### Your task
Please output exactly the part of the records below that opens with the line containing "[az-group-create]: /cli/azure/group#az_group_create" and closes with the line containing "[az-aks-update]: /cli/azure/aks#az_aks_update", both lines included, and nothing else.

=== Section Start ===

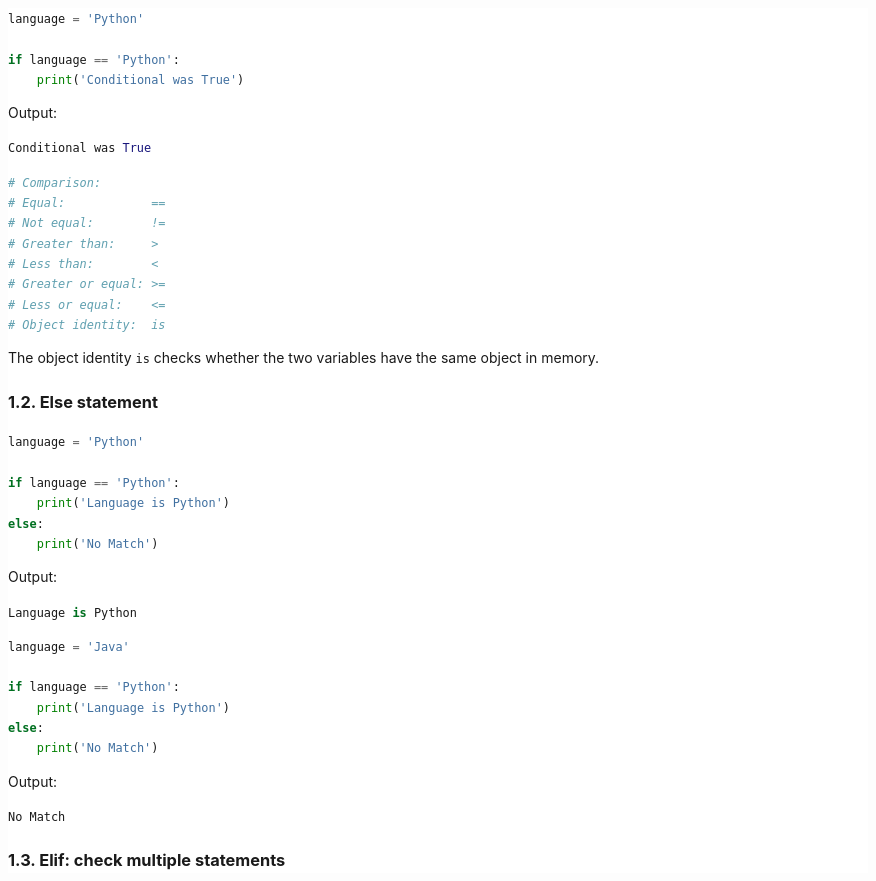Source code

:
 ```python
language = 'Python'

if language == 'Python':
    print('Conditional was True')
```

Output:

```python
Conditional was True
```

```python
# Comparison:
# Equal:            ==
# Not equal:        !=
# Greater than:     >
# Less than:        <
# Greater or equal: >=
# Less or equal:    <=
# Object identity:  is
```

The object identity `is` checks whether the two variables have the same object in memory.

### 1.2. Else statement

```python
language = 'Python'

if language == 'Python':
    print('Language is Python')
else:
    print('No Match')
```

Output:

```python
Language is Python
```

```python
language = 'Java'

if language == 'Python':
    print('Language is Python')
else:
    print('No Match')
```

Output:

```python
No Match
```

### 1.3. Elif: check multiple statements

=== Section End ===
=== Section Start ===

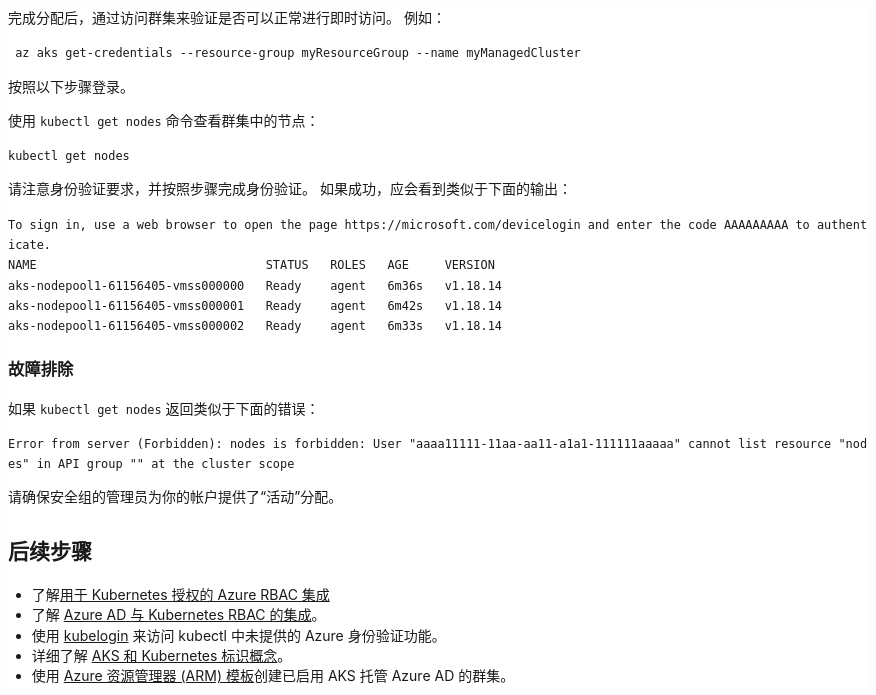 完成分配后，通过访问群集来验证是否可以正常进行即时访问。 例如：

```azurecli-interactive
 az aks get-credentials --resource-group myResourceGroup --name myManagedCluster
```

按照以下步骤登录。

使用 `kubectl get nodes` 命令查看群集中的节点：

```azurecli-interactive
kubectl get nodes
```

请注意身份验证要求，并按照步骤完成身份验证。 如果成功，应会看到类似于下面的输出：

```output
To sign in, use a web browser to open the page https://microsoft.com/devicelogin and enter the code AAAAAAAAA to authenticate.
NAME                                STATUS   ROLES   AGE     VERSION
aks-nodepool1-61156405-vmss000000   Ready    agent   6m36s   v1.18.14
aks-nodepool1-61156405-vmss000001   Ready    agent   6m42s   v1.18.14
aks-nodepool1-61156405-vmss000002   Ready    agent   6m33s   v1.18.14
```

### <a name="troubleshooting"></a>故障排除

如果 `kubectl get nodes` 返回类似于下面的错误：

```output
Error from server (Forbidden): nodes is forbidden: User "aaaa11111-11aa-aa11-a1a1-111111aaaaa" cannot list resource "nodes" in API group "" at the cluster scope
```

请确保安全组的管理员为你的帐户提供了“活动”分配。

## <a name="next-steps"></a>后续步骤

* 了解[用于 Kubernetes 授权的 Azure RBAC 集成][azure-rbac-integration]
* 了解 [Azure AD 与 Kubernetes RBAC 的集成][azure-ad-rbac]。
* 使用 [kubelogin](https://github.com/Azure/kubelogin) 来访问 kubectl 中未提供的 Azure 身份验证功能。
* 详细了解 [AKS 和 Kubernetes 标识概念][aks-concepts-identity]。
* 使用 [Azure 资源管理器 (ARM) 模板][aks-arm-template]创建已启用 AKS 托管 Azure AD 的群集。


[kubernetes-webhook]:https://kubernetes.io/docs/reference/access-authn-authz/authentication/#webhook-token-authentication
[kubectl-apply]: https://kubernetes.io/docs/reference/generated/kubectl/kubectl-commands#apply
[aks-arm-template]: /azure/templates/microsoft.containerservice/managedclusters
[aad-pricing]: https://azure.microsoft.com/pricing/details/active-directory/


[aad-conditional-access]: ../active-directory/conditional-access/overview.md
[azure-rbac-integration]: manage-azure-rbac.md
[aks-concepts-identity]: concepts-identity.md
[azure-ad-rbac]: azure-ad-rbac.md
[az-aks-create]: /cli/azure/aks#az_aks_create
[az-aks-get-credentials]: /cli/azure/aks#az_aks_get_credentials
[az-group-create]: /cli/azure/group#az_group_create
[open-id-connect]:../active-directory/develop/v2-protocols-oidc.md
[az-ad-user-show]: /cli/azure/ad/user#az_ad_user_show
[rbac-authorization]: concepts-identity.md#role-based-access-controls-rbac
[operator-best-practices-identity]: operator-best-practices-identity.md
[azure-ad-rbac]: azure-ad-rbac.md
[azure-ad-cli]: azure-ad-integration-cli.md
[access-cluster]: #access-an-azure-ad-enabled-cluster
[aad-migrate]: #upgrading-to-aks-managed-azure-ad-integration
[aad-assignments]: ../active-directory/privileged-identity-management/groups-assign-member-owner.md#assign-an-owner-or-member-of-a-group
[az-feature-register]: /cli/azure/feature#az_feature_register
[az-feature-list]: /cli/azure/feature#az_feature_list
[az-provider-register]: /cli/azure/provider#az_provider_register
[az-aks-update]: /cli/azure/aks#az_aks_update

=== Section End ===

### Written reply
[az-group-create]: /cli/azure/group#az_group_create
[open-id-connect]:../active-directory/develop/v2-protocols-oidc.md
[az-ad-user-show]: /cli/azure/ad/user#az_ad_user_show
[rbac-authorization]: concepts-identity.md#role-based-access-controls-rbac
[operator-best-practices-identity]: operator-best-practices-identity.md
[azure-ad-rbac]: azure-ad-rbac.md
[azure-ad-cli]: azure-ad-integration-cli.md
[access-cluster]: #access-an-azure-ad-enabled-cluster
[aad-migrate]: #upgrading-to-aks-managed-azure-ad-integration
[aad-assignments]: ../active-directory/privileged-identity-management/groups-assign-member-owner.md#assign-an-owner-or-member-of-a-group
[az-feature-register]: /cli/azure/feature#az_feature_register
[az-feature-list]: /cli/azure/feature#az_feature_list
[az-provider-register]: /cli/azure/provider#az_provider_register
[az-aks-update]: /cli/azure/aks#az_aks_update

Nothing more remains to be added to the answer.